Reação política e pressão sobre o Fed
O discurso ocorreu em meio a uma escalada de pressões políticas. Trump e seus aliados têm insistido em cortes mais agressivos nos juros, o que reacende o debate sobre a independência do banco central. Durante o evento, o presidente anunciou que pretende demitir a diretora do Fed, Lisa Cook, caso ela não renuncie. Ele a acusa de ter fornecido informações falsas ao solicitar dois financiamentos imobiliários. Cook, presente no simpósio, já havia dito que não pretende deixar o cargo.

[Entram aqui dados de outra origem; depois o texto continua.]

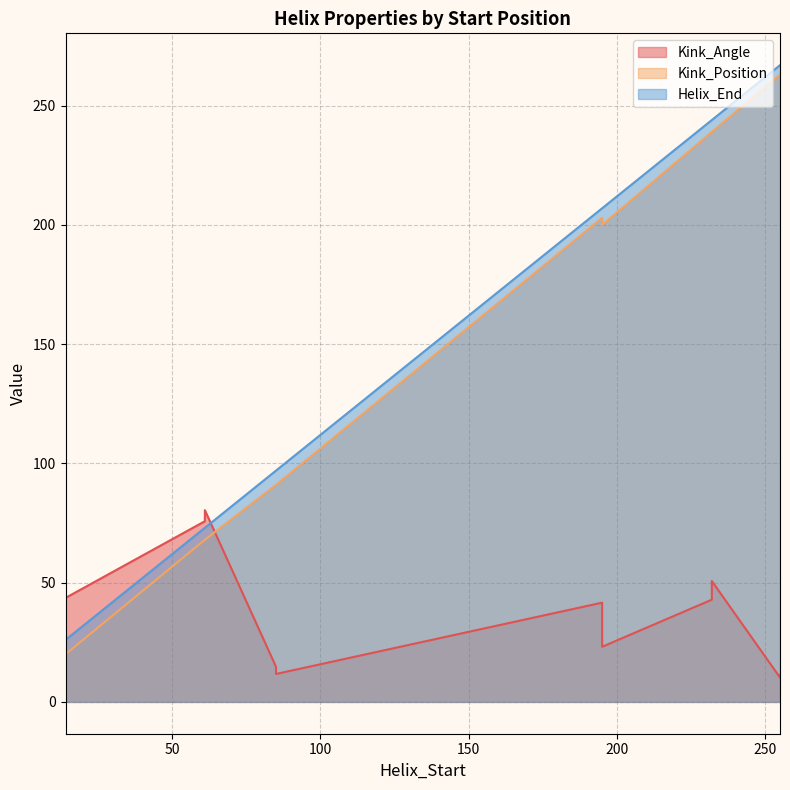

What is the value of the Helix_End point at the 9th from the left?

97.0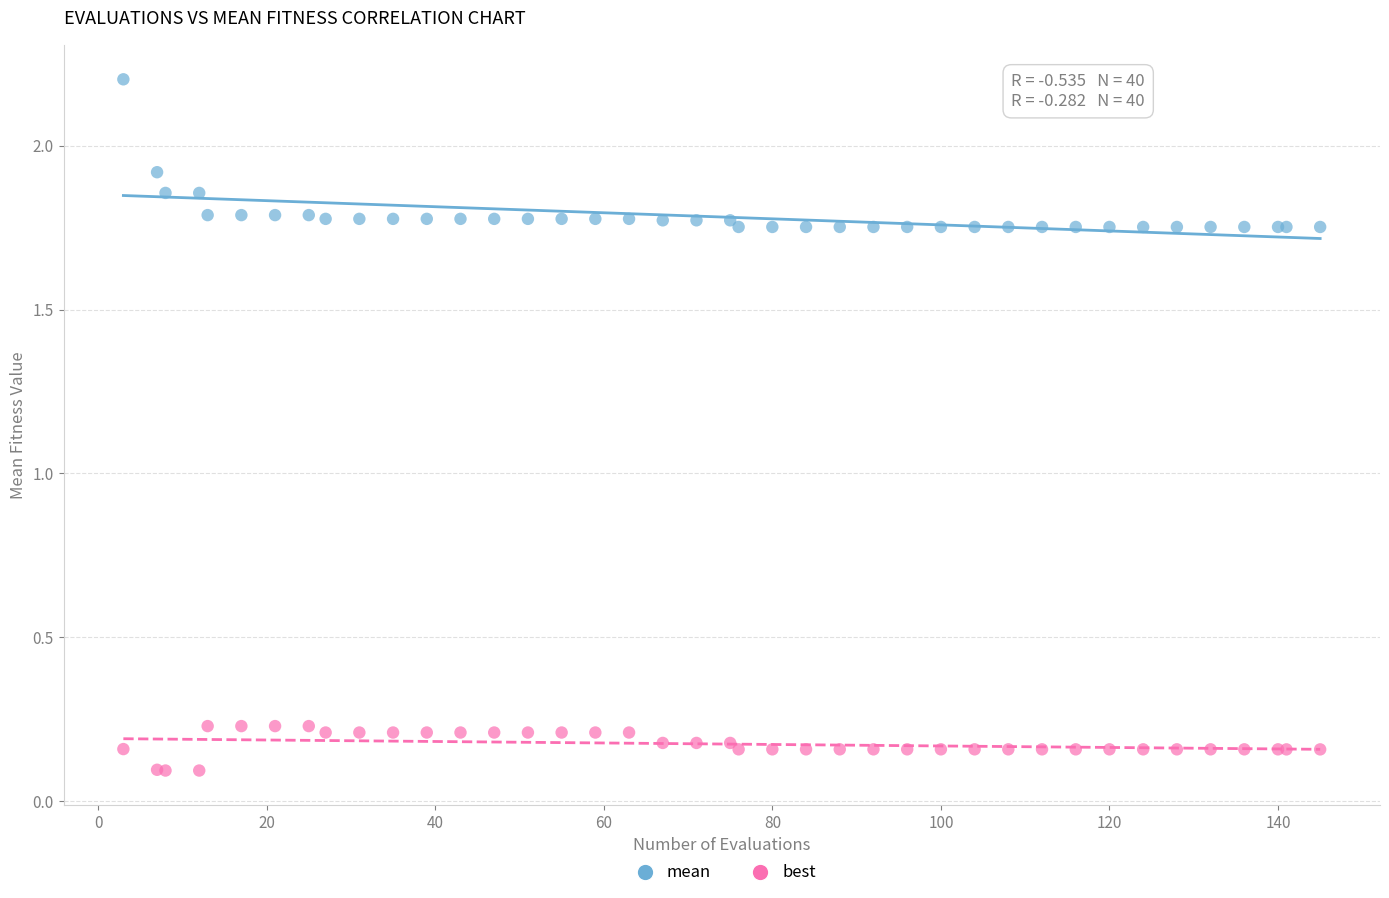

What is the X range (max minus min) for the scatter plot?

142.0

Powell, por sua vez, evitou abordar o caso e não respondeu a perguntas do público.
Mudanças no arcabouço de política monetária
O dirigente também apresentou alterações no framework de política monetária do Fed. Entre os ajustes, destacou-se a retirada de um trecho que dizia que as decisões seriam informadas por “desvios do emprego em relação ao seu nível máximo”. Agora, a redação reconhece que o emprego pode, em determinados períodos, superar a avaliação em tempo real de seu nível máximo sem necessariamente gerar riscos à estabilidade de preços.
Segundo Diane Swonk, economista-chefe da KPMG, a mudança dá “mais flexibilidade ao Fed para lidar com a economia pós-pandemia, que se mostra mais volátil e menos previsível do que a anterior”.
Além disso, a instituição reafirmou a meta de inflação de 2%, mas abandonou a estratégia anunciada em 2020 de tolerar inflação acima da meta para compensar períodos de baixa.
Debate segue dividido dentro do Fed
As falas de Powell contrastam com a postura de outros dirigentes. A presidente do Fed de Cleveland, Beth Hammack, afirmou que não apoiaria um corte imediato devido aos dados recentes de inflação. Já Raphael Bostic, de Atlanta, acredita que apenas um corte seria suficiente em 2025.
O banco central cortou juros três vezes no fim de 2024, mas manteve a taxa estável neste ano, aguardando mais clareza sobre os impactos das tarifas. Com os dados de julho mostrando alta nos preços no atacado no ritmo mais acelerado em três anos e mercado de trabalho enfraquecido, o dilema do Fed continua aberto — e setembro pode ser o ponto de inflexão.